DATA EXCERPT>
BEGIN

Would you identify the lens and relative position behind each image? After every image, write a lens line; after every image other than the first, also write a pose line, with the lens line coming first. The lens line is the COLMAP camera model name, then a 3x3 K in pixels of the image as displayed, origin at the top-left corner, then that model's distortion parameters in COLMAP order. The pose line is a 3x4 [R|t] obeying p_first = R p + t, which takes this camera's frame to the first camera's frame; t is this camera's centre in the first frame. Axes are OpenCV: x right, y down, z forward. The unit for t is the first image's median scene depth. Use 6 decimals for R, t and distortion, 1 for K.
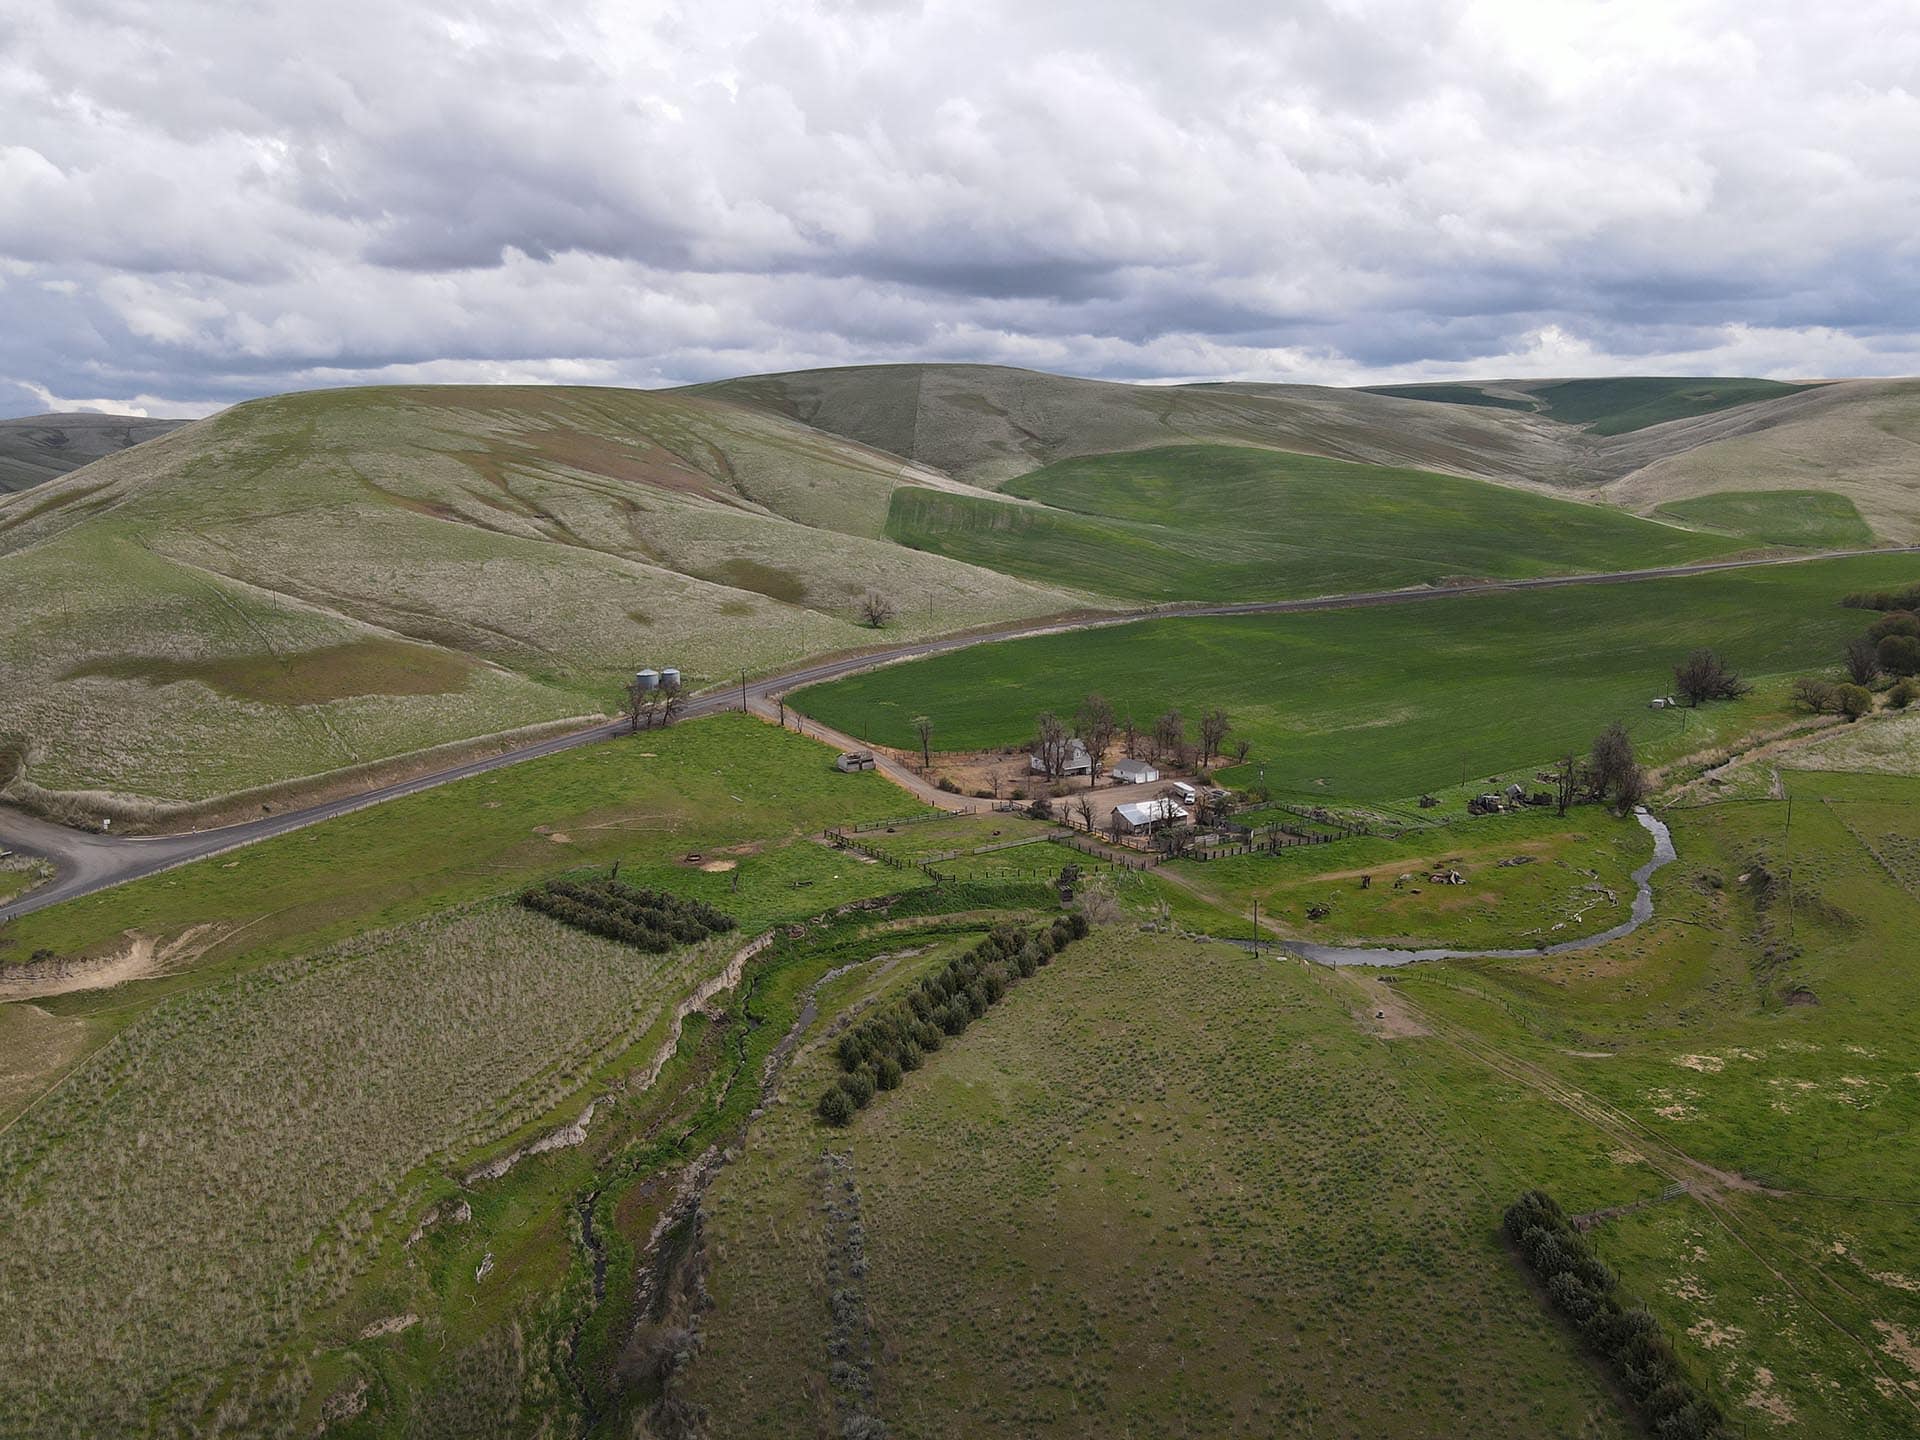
lens RADIAL K [[1377.5, 0, 960.0], [0, 1377.5, 720.0], [0, 0, 1]] dist [-0.030280, 0.045614]
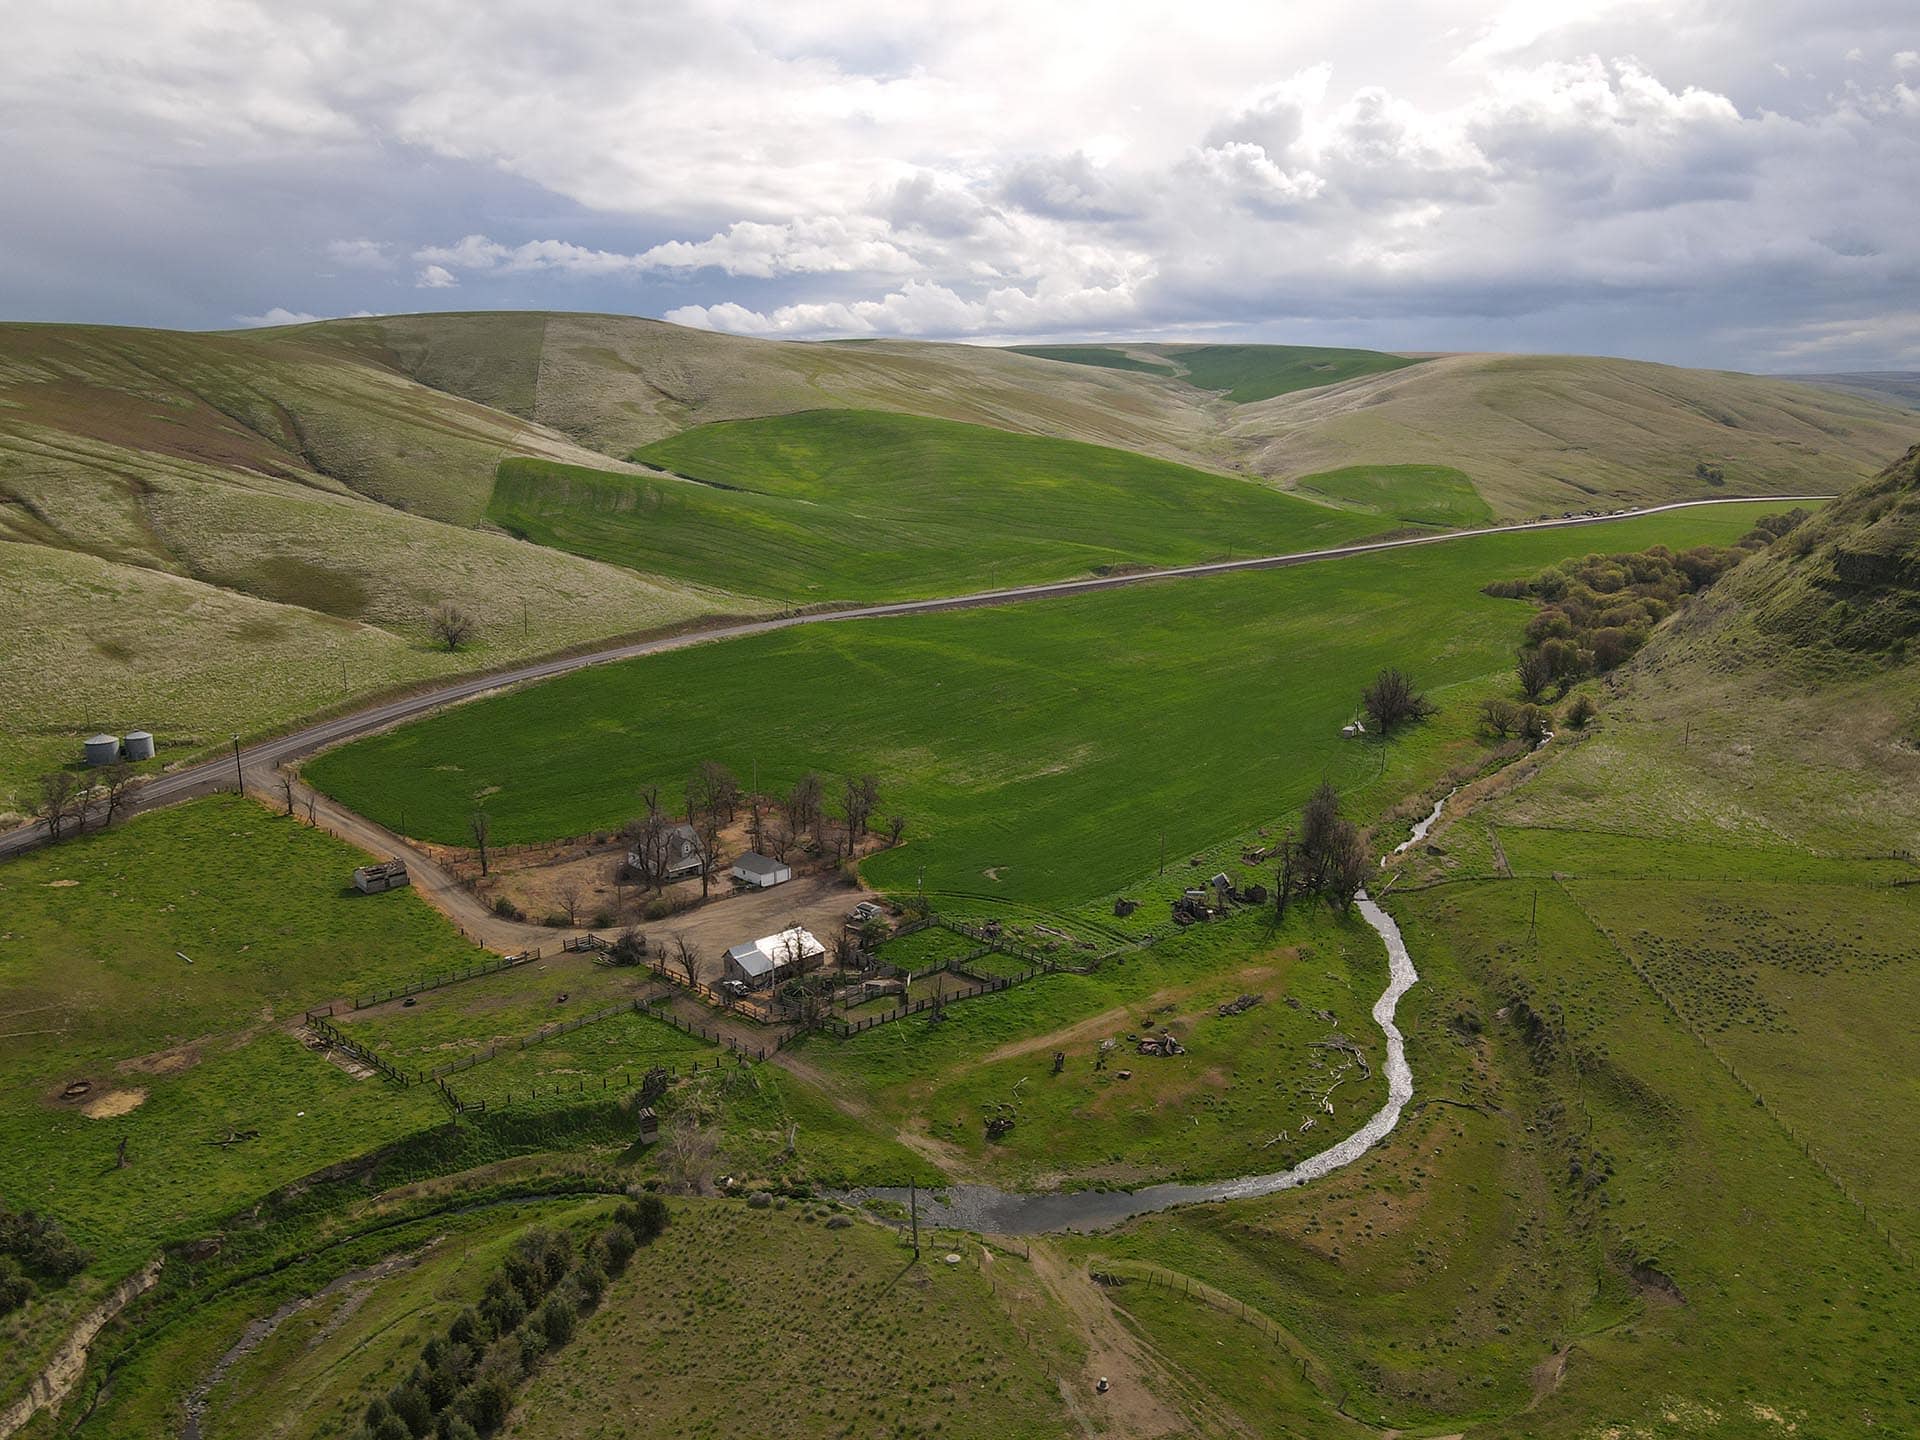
lens RADIAL K [[1377.5, 0, 960.0], [0, 1377.5, 720.0], [0, 0, 1]] dist [-0.030280, 0.045614]
pose [[0.970551, -0.034548, 0.238404, 0.049004], [0.026520, 0.998971, 0.036798, -0.066594], [-0.239430, -0.029392, 0.970469, 0.201126]]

END

YOUR TASK>
Could you give the data above again with every "image" swapped for "frame", changing nothing else and leaving the pictures out?

SOLUTION FOR THIS PROBLEM>
Would you identify the lens and relative position behind each frame? After every frame, write a lens line; after every frame other than the first, also write a pose line, with the lens line coming first. The lens line is the COLMAP camera model name, then a 3x3 K in pixels of the frame as displayed, origin at the top-left corner, then that model's distortion parameters in COLMAP order. The pose line is a 3x4 [R|t] obeying p_first = R p + t, which takes this camera's frame to the first camera's frame; t is this camera's centre in the first frame. Axes are OpenCV: x right, y down, z forward. The unit for t is the first frame's median scene depth. Use 6 decimals for R, t and distortion, 1 for K.
lens RADIAL K [[1377.5, 0, 960.0], [0, 1377.5, 720.0], [0, 0, 1]] dist [-0.030280, 0.045614]
lens RADIAL K [[1377.5, 0, 960.0], [0, 1377.5, 720.0], [0, 0, 1]] dist [-0.030280, 0.045614]
pose [[0.970551, -0.034548, 0.238404, 0.049004], [0.026520, 0.998971, 0.036798, -0.066594], [-0.239430, -0.029392, 0.970469, 0.201126]]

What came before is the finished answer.